Ayer, el arzobispo de Monterrey, Rogelio Cabrera López, a través de monseñor José Francisco Gómez Hinojosa nos invitó a sostener un diálogo sobre la «realidad pastoral y social que vivimos y cómo podemos responder mejor a ella».
He repetido muchas veces que el arzobispo Cabrera López tiene una amplia preparación académica (que abarca el dominio de varios idiomas) y una rica experiencia vital: nació en Guanajuato y ha sido presidente de la Conferencia del Episcopado Mexicano (2018-2021), un cargo nada fácil de encarar.
El arzobispo reconoce la diversidad social que vivimos en México, hoy tristemente fragmentado por el hiperindividualismo y la polarización. Habría que diseñar una nueva convivencialidad tolerante.
En una entrevista que le hizo mi amigo Bernardo Barranco en 2021, don Rogelio comentó: «Cuando uno se dice mayoría, se cree con el derecho de aplastar a los demás. Y la Iglesia, independientemente de números, está obligada a aceptar la pluralidad y a dialogar con todos… Ya no es posible ser un monolito; no se puede ser una Iglesia en la que todos obedecen y dicen sí».
Y añadió: «Tenemos una sociedad pensante, que decide. Por eso el papa Francisco ha puesto una palabra por delante que es la sinodalidad, la capacidad de caminar con otros que piensan distinto. La sinodalidad es la conciencia de que yo no soy único; que estamos en un plano más horizontal, con menos verticalidad».
¿Cómo ha conseguido el papa Francisco esta sinodalidad práctica al interior de la Curia Romana? Lo explico con un ejemplo que puede servirnos muy bien como método legislativo a los regiomontanos, ahora que estamos haciendo una nueva Constitución local (bueno «estamos» es mucha gente, porque a mí no me han invitado a opinar en el Congreso local como a Sergio Elías Gutiérrez, notable constitucionalista).

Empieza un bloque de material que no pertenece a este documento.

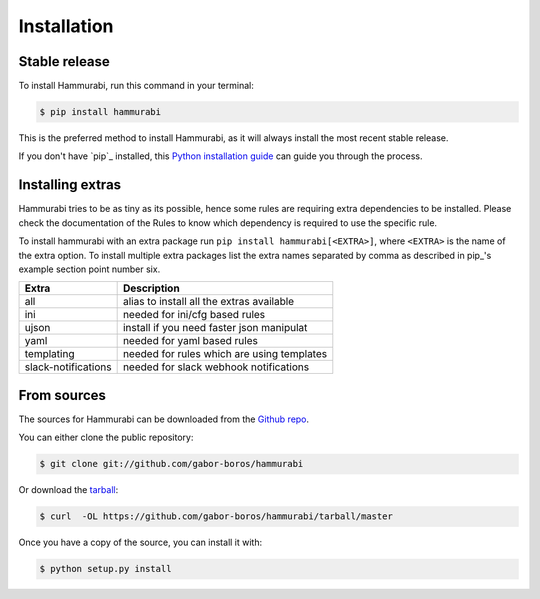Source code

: .. highlight:: shell

============
Installation
============


Stable release
--------------

To install Hammurabi, run this command in your terminal:

.. code-block:: console

    $ pip install hammurabi

This is the preferred method to install Hammurabi, as it will always install
the most recent stable release.

If you don't have `pip`_ installed, this `Python installation guide`_ can guide
you through the process.

.. _pip: https://pip.pypa.io
.. _Python installation guide: http://docs.python-guide.org/en/latest/starting/installation/

Installing extras
-----------------

Hammurabi tries to be as tiny as its possible, hence some rules are requiring extra
dependencies to be installed. Please check the documentation of the Rules to know
which dependency is required to use the specific rule.

To install hammurabi with an extra package run ``pip install hammurabi[<EXTRA>]``,
where ``<EXTRA>`` is the name of the extra option. To install multiple extra packages
list the extra names separated by comma as described in pip_'s example section point
number six.

+---------------------+--------------------------------------------+
| Extra               | Description                                |
+=====================+============================================+
| all                 | alias to install all the extras available  |
+---------------------+--------------------------------------------+
| ini                 | needed for ini/cfg based rules             |
+---------------------+--------------------------------------------+
| ujson               | install if you need faster json manipulat  |
+---------------------+--------------------------------------------+
| yaml                | needed for yaml based rules                |
+---------------------+--------------------------------------------+
| templating          | needed for rules which are using templates |
+---------------------+--------------------------------------------+
| slack-notifications | needed for slack webhook notifications     |
+---------------------+--------------------------------------------+

.. _pip: https://pip.pypa.io/en/stable/reference/pip_install/#examples

From sources
------------

The sources for Hammurabi can be downloaded from the `Github repo`_.

You can either clone the public repository:

.. code-block:: console

    $ git clone git://github.com/gabor-boros/hammurabi

Or download the `tarball`_:

.. code-block:: console

    $ curl  -OL https://github.com/gabor-boros/hammurabi/tarball/master

Once you have a copy of the source, you can install it with:

.. code-block:: console

    $ python setup.py install


.. _Github repo: https://github.com/gabor-boros/hammurabi
.. _tarball: https://github.com/gabor-boros/hammurabi/tarball/master
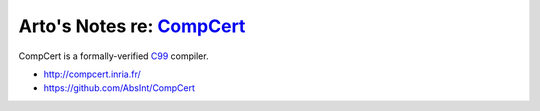 **********************************************************************
Arto's Notes re: `CompCert <https://en.wikipedia.org/wiki/CompCert>`__
**********************************************************************

CompCert is a formally-verified `C99 <c>`__ compiler.

* http://compcert.inria.fr/
* https://github.com/AbsInt/CompCert
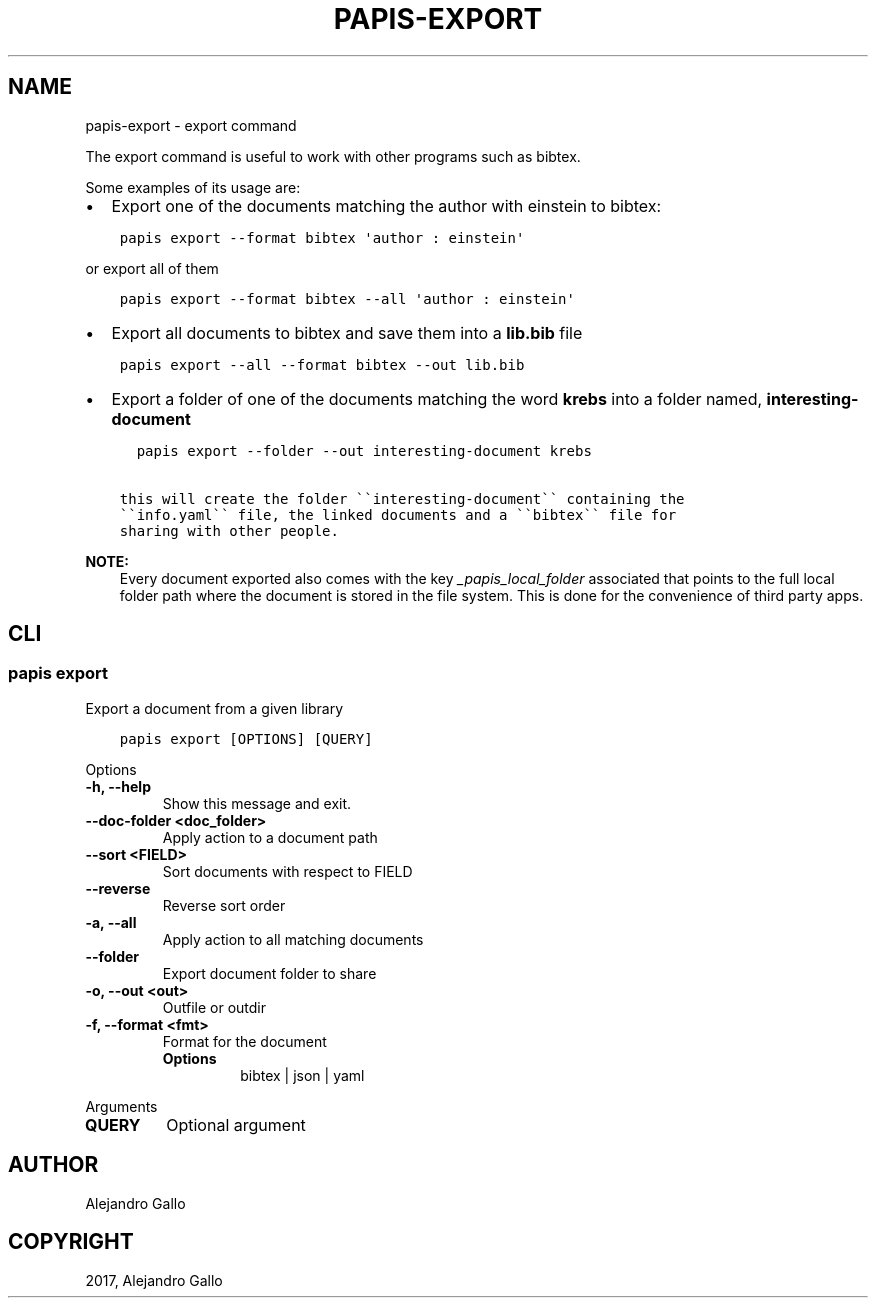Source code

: .\" Man page generated from reStructuredText.
.
.
.nr rst2man-indent-level 0
.
.de1 rstReportMargin
\\$1 \\n[an-margin]
level \\n[rst2man-indent-level]
level margin: \\n[rst2man-indent\\n[rst2man-indent-level]]
-
\\n[rst2man-indent0]
\\n[rst2man-indent1]
\\n[rst2man-indent2]
..
.de1 INDENT
.\" .rstReportMargin pre:
. RS \\$1
. nr rst2man-indent\\n[rst2man-indent-level] \\n[an-margin]
. nr rst2man-indent-level +1
.\" .rstReportMargin post:
..
.de UNINDENT
. RE
.\" indent \\n[an-margin]
.\" old: \\n[rst2man-indent\\n[rst2man-indent-level]]
.nr rst2man-indent-level -1
.\" new: \\n[rst2man-indent\\n[rst2man-indent-level]]
.in \\n[rst2man-indent\\n[rst2man-indent-level]]u
..
.TH "PAPIS-EXPORT" "1" "May 23, 2022" "0.12" "papis"
.SH NAME
papis-export \- export command
.sp
The export command is useful to work with other programs such as bibtex.
.sp
Some examples of its usage are:
.INDENT 0.0
.IP \(bu 2
Export one of the documents matching the author with einstein to bibtex:
.UNINDENT
.INDENT 0.0
.INDENT 3.5
.sp
.nf
.ft C
papis export \-\-format bibtex \(aqauthor : einstein\(aq
.ft P
.fi
.UNINDENT
.UNINDENT
.sp
or export all of them
.INDENT 0.0
.INDENT 3.5
.sp
.nf
.ft C
papis export \-\-format bibtex \-\-all \(aqauthor : einstein\(aq
.ft P
.fi
.UNINDENT
.UNINDENT
.INDENT 0.0
.IP \(bu 2
Export all documents to bibtex and save them into a \fBlib.bib\fP file
.UNINDENT
.INDENT 0.0
.INDENT 3.5
.sp
.nf
.ft C
papis export \-\-all \-\-format bibtex \-\-out lib.bib
.ft P
.fi
.UNINDENT
.UNINDENT
.INDENT 0.0
.IP \(bu 2
Export a folder of one of the documents matching the word \fBkrebs\fP
into a folder named, \fBinteresting\-document\fP
.UNINDENT
.INDENT 0.0
.INDENT 3.5
.sp
.nf
.ft C
  papis export \-\-folder \-\-out interesting\-document krebs

this will create the folder \(ga\(gainteresting\-document\(ga\(ga containing the
\(ga\(gainfo.yaml\(ga\(ga file, the linked documents and a \(ga\(gabibtex\(ga\(ga file for
sharing with other people.
.ft P
.fi
.UNINDENT
.UNINDENT
.sp
\fBNOTE:\fP
.INDENT 0.0
.INDENT 3.5
Every document exported also comes with the key \fI_papis_local_folder\fP
associated that points to the full local folder path where the document
is stored in the file system. This is done for the convenience of third
party apps.
.UNINDENT
.UNINDENT
.SH CLI
.SS papis export
.sp
Export a document from a given library
.INDENT 0.0
.INDENT 3.5
.sp
.nf
.ft C
papis export [OPTIONS] [QUERY]
.ft P
.fi
.UNINDENT
.UNINDENT
.sp
Options
.INDENT 0.0
.TP
.B \-h, \-\-help
Show this message and exit.
.UNINDENT
.INDENT 0.0
.TP
.B \-\-doc\-folder <doc_folder>
Apply action to a document path
.UNINDENT
.INDENT 0.0
.TP
.B \-\-sort <FIELD>
Sort documents with respect to FIELD
.UNINDENT
.INDENT 0.0
.TP
.B \-\-reverse
Reverse sort order
.UNINDENT
.INDENT 0.0
.TP
.B \-a, \-\-all
Apply action to all matching documents
.UNINDENT
.INDENT 0.0
.TP
.B \-\-folder
Export document folder to share
.UNINDENT
.INDENT 0.0
.TP
.B \-o, \-\-out <out>
Outfile or outdir
.UNINDENT
.INDENT 0.0
.TP
.B \-f, \-\-format <fmt>
Format for the document
.INDENT 7.0
.TP
.B Options
bibtex | json | yaml
.UNINDENT
.UNINDENT
.sp
Arguments
.INDENT 0.0
.TP
.B QUERY
Optional argument
.UNINDENT
.SH AUTHOR
Alejandro Gallo
.SH COPYRIGHT
2017, Alejandro Gallo
.\" Generated by docutils manpage writer.
.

El próximo 5 de junio entrará en vigor la nueva Constitución Apostólica del papa Francisco, denominada Praedicate evangelium (Predicar el evangelio). Se promulgó el pasado 19 de marzo y es un documento más trascendental de lo que pudiera pensarse.
Es la consumación de un largo proceso deliberativo que comenzó desde 2013 y que reforma a fondo su estructura de gobierno (en cierta forma ya anquilosado) y varios de sus fines, dando relevancia al papel de los laicos, al espíritu ecuménico y al diálogo global. Una muestra: concluye la función de las congregaciones pontificias y comienza la función de los dicasterios, con participación laica.

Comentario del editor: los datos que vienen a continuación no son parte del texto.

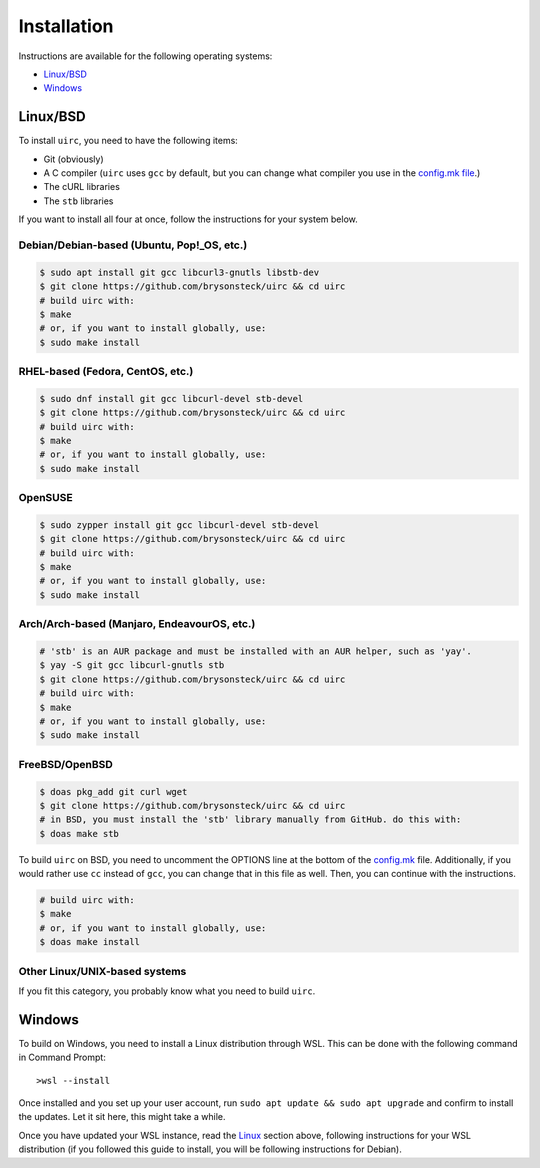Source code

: Installation
*************

Instructions are available for the following operating systems:

* `Linux/BSD <#linuxbsd>`_
* `Windows <#windows>`_

Linux/BSD
==========

To install ``uirc``, you need to have the following items:

* Git (obviously) 
* A C compiler (``uirc`` uses ``gcc`` by default, but you can change what compiler you use in the `config.mk file <config.mk>`_.)
* The cURL libraries
* The ``stb`` libraries

If you want to install all four at once, follow the instructions for your system below.

Debian/Debian-based (Ubuntu, Pop!_OS, etc.)
--------------------------------------
.. code:: bash

  $ sudo apt install git gcc libcurl3-gnutls libstb-dev
  $ git clone https://github.com/brysonsteck/uirc && cd uirc
  # build uirc with:
  $ make
  # or, if you want to install globally, use:
  $ sudo make install

RHEL-based (Fedora, CentOS, etc.)
----------------------------------
.. code:: bash

  $ sudo dnf install git gcc libcurl-devel stb-devel
  $ git clone https://github.com/brysonsteck/uirc && cd uirc
  # build uirc with:
  $ make
  # or, if you want to install globally, use:
  $ sudo make install

OpenSUSE
---------
.. code:: bash

  $ sudo zypper install git gcc libcurl-devel stb-devel
  $ git clone https://github.com/brysonsteck/uirc && cd uirc
  # build uirc with:
  $ make
  # or, if you want to install globally, use:
  $ sudo make install

Arch/Arch-based (Manjaro, EndeavourOS, etc.)
---------------------------------------------
.. code:: bash

  # 'stb' is an AUR package and must be installed with an AUR helper, such as 'yay'.
  $ yay -S git gcc libcurl-gnutls stb
  $ git clone https://github.com/brysonsteck/uirc && cd uirc
  # build uirc with:
  $ make
  # or, if you want to install globally, use:
  $ sudo make install

FreeBSD/OpenBSD
----------------
.. code:: bash

  $ doas pkg_add git curl wget
  $ git clone https://github.com/brysonsteck/uirc && cd uirc
  # in BSD, you must install the 'stb' library manually from GitHub. do this with:
  $ doas make stb

To build ``uirc`` on BSD, you need to uncomment the OPTIONS line at the bottom of the `config.mk <config.mk>`_ file. Additionally, if you would rather use ``cc`` instead of ``gcc``, you can change that in this file as well. Then, you can continue with the instructions.

.. code:: bash

  # build uirc with:
  $ make
  # or, if you want to install globally, use:
  $ doas make install

Other Linux/UNIX-based systems
-------------------------------
If you fit this category, you probably know what you need to build ``uirc``.

Windows
========

To build on Windows, you need to install a Linux distribution through WSL. This can be done with the following command in Command Prompt::

  >wsl --install

Once installed and you set up your user account, run ``sudo apt update && sudo apt upgrade`` and confirm to install the updates. Let it sit here, this might take a while.

Once you have updated your WSL instance, read the `Linux <#linuxbsd>`_ section above, following instructions for your WSL distribution (if you followed this guide to install, you will be following instructions for Debian).
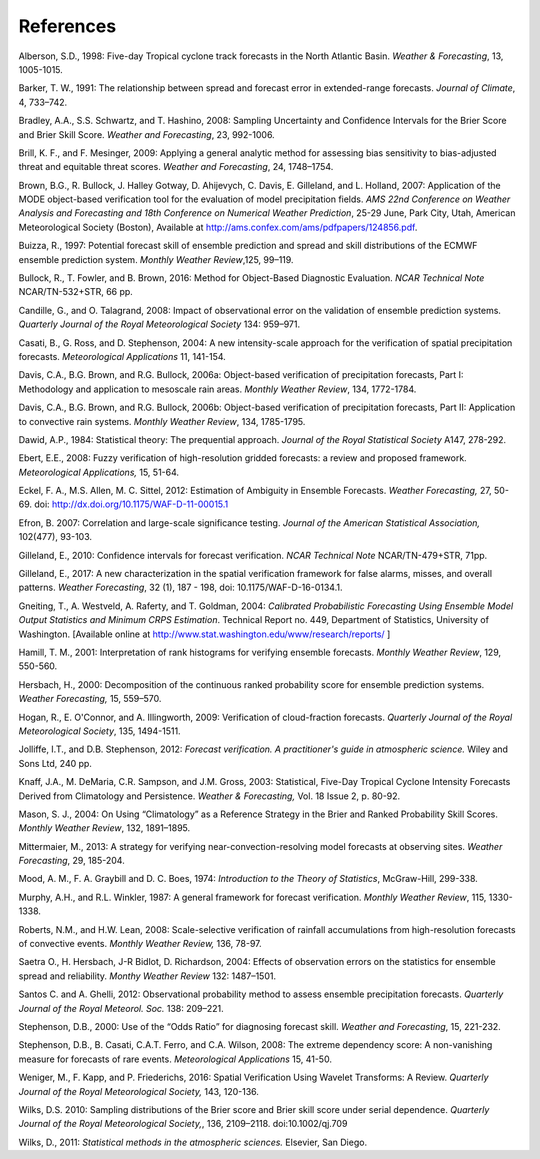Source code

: .. _refs:

References
==========

Alberson, S.D., 1998: Five-day Tropical cyclone track forecasts in the North Atlantic Basin. *Weather & Forecasting*,  13, 1005-1015.

Barker, T. W., 1991: The relationship between spread and forecast error in extended-range forecasts. *Journal of Climate*, 4, 733–742.

Bradley, A.A., S.S. Schwartz, and T. Hashino, 2008: Sampling Uncertainty and Confidence Intervals for the Brier Score and Brier Skill Score. *Weather and Forecasting*, 23, 992-1006.

Brill, K. F., and F. Mesinger, 2009: Applying a general analytic method for assessing bias sensitivity to bias-adjusted threat and equitable threat scores. *Weather and Forecasting*, 24, 1748–1754.

Brown, B.G., R. Bullock, J. Halley Gotway, D. Ahijevych, C. Davis, E. Gilleland, and L. Holland, 2007: Application of the MODE object-based verification tool for the evaluation of model precipitation fields. *AMS 22nd Conference on Weather Analysis and Forecasting and 18th Conference on Numerical Weather Prediction*, 25-29 June, Park City, Utah, American Meteorological Society (Boston), Available at http://ams.confex.com/ams/pdfpapers/124856.pdf.

Buizza, R., 1997: Potential forecast skill of ensemble prediction and spread and skill distributions of the ECMWF ensemble prediction system. *Monthly Weather Review*,125, 99–119.

Bullock, R., T. Fowler, and B. Brown, 2016: Method for Object-Based Diagnostic Evaluation. *NCAR Technical Note* NCAR/TN-532+STR, 66 pp.

Candille, G., and O. Talagrand, 2008: Impact of observational error on the validation of ensemble prediction systems. *Quarterly Journal of the Royal Meteorological Society* 134: 959–971.

Casati, B., G. Ross, and D. Stephenson, 2004: A new intensity-scale approach for the verification of spatial precipitation forecasts. *Meteorological Applications* 11, 141-154.

Davis, C.A., B.G. Brown, and R.G. Bullock, 2006a: Object-based verification of precipitation forecasts, Part I: Methodology and application to mesoscale rain areas. *Monthly Weather Review*, 134, 1772-1784.

Davis, C.A., B.G. Brown, and R.G. Bullock, 2006b: Object-based verification of precipitation forecasts, Part II: Application to convective rain systems. *Monthly Weather Review*, 134, 1785-1795.

Dawid, A.P., 1984: Statistical theory: The prequential approach. *Journal of the Royal Statistical Society* A147, 278-292.

Ebert, E.E., 2008: Fuzzy verification of high-resolution gridded forecasts: a review and proposed framework. *Meteorological Applications,* 15, 51-64.

Eckel, F. A., M.S. Allen, M. C. Sittel, 2012: Estimation of Ambiguity in Ensemble Forecasts. *Weather Forecasting,* 27, 50-69. doi: http://dx.doi.org/10.1175/WAF-D-11-00015.1

Efron, B. 2007: Correlation and large-scale significance testing. *Journal of the American Statistical Association,* 102(477), 93-103.

Gilleland, E., 2010: Confidence intervals for forecast verification. *NCAR Technical Note* NCAR/TN-479+STR, 71pp.

Gilleland, E., 2017: A new characterization in the spatial verification framework for false alarms, misses, and overall patterns. *Weather Forecasting*, 32 (1), 187 - 198, doi: 10.1175/WAF-D-16-0134.1.

Gneiting, T., A. Westveld, A. Raferty, and T. Goldman, 2004: *Calibrated Probabilistic Forecasting Using Ensemble Model Output Statistics and Minimum CRPS Estimation*. Technical Report no. 449, Department of Statistics, University of Washington. [Available online at http://www.stat.washington.edu/www/research/reports/ ]

Hamill, T. M., 2001: Interpretation of rank histograms for verifying ensemble forecasts. *Monthly Weather Review*, 129, 550-560.

Hersbach, H., 2000: Decomposition of the continuous ranked probability score for ensemble prediction systems. *Weather Forecasting,* 15, 559–570.

Hogan, R., E. O'Connor, and A. Illingworth, 2009: Verification of cloud-fraction forecasts. *Quarterly Journal of the Royal Meteorological Society*, 135, 1494-1511.

Jolliffe, I.T., and D.B. Stephenson, 2012: *Forecast verification. A practitioner's guide in atmospheric science.* Wiley and Sons Ltd, 240 pp.

Knaff, J.A., M. DeMaria, C.R. Sampson, and J.M. Gross, 2003: Statistical, Five-Day Tropical Cyclone Intensity Forecasts Derived from Climatology and Persistence. *Weather & Forecasting,* Vol. 18 Issue 2, p. 80-92.

Mason, S. J., 2004: On Using “Climatology” as a Reference Strategy in the Brier and Ranked Probability Skill Scores. *Monthly Weather Review*, 132, 1891–1895.

Mittermaier, M., 2013: A strategy for verifying near-convection-resolving model forecasts at observing sites. *Weather Forecasting*, 29, 185-204.

Mood, A. M., F. A. Graybill and D. C. Boes, 1974: *Introduction to the Theory of Statistics*, McGraw-Hill, 299-338.

Murphy, A.H., and R.L. Winkler, 1987: A general framework for forecast verification. *Monthly Weather Review*, 115, 1330-1338.

Roberts, N.M., and H.W. Lean, 2008: Scale-selective verification of rainfall accumulations from high-resolution forecasts of convective events. *Monthly Weather Review,* 136, 78-97.

Saetra O., H. Hersbach, J-R Bidlot, D. Richardson, 2004: Effects of observation errors on the statistics for ensemble spread and reliability. *Monthy Weather Review* 132: 1487–1501.

Santos C. and A. Ghelli, 2012: Observational probability method to assess ensemble precipitation forecasts. *Quarterly Journal of the Royal Meteorol. Soc.* 138: 209–221.

Stephenson, D.B., 2000: Use of the “Odds Ratio” for diagnosing forecast skill. *Weather and Forecasting*, 15, 221-232.

Stephenson, D.B., B. Casati, C.A.T. Ferro, and C.A. Wilson, 2008: The extreme dependency score: A non-vanishing measure for forecasts of rare events. *Meteorological Applications* 15, 41-50.

Weniger, M., F. Kapp, and P. Friederichs, 2016: Spatial Verification Using Wavelet Transforms: A Review. *Quarterly Journal of the Royal Meteorological Society,* 143, 120-136.

Wilks, D.S. 2010: Sampling distributions of the Brier score and Brier skill score under serial dependence. *Quarterly Journal of the Royal Meteorological Society,*, 136, 2109–2118. doi:10.1002/qj.709

Wilks, D., 2011: *Statistical methods in the atmospheric sciences.* Elsevier, San Diego.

Sin decirlo oficialmente, también es un examen de conciencia, no exento de agrias disputas internas (dicen los historiadores que en Roma se inventó la grilla moderna), encabezado por el papa Bergoglio, a nueve años de ser elegido como pontífice romano.
Es la consagración de la «conversión misionera» que tanta falta le hacía a la Iglesia Católica en su actual crisis agónica (en el sentido de «lucha» que le dio a la palabra agonía Miguel de Unamuno).
¿Y cuáles son las aristas de esta crisis agónica? Excluyo de este artículo los escándalos, para referirme al número decreciente de fieles: la Iglesia Católica no solo se enfrenta al déficit de creyentes, o de conversos a otros credos, sino a un fenómeno curioso: la selección de dogmas (es decir: «yo creo en este pedacito de la doctrina pero no en este otro) de quienes, aunque se dicen católicos, suponen que la religión no debe tomarse por fuerza como un todo integral.
Se trata de una derivación de la tendencia actual a sostener nuestra propia colección de supuestas verdades (sinónimo actual de mera opinión) aunque se fundamenten en el vacío, sin ningún tipo de argumento. Son creyentes que pretenden hacer su propia mezcla, su propio mix religioso.
Esto no es una causa; es síntoma de que algo está mal al interior de la Iglesia y permea en la sociedad.
Por lo pronto, destaco el diálogo ecuménico al que nos invita el papa Francisco y el arzobispo de Monterrey. Y concluyo con una frase de don Rogelio: «Recuperemos la Iglesia primitiva; todos sentados en la misma mesa, en torno a los mismos ideales».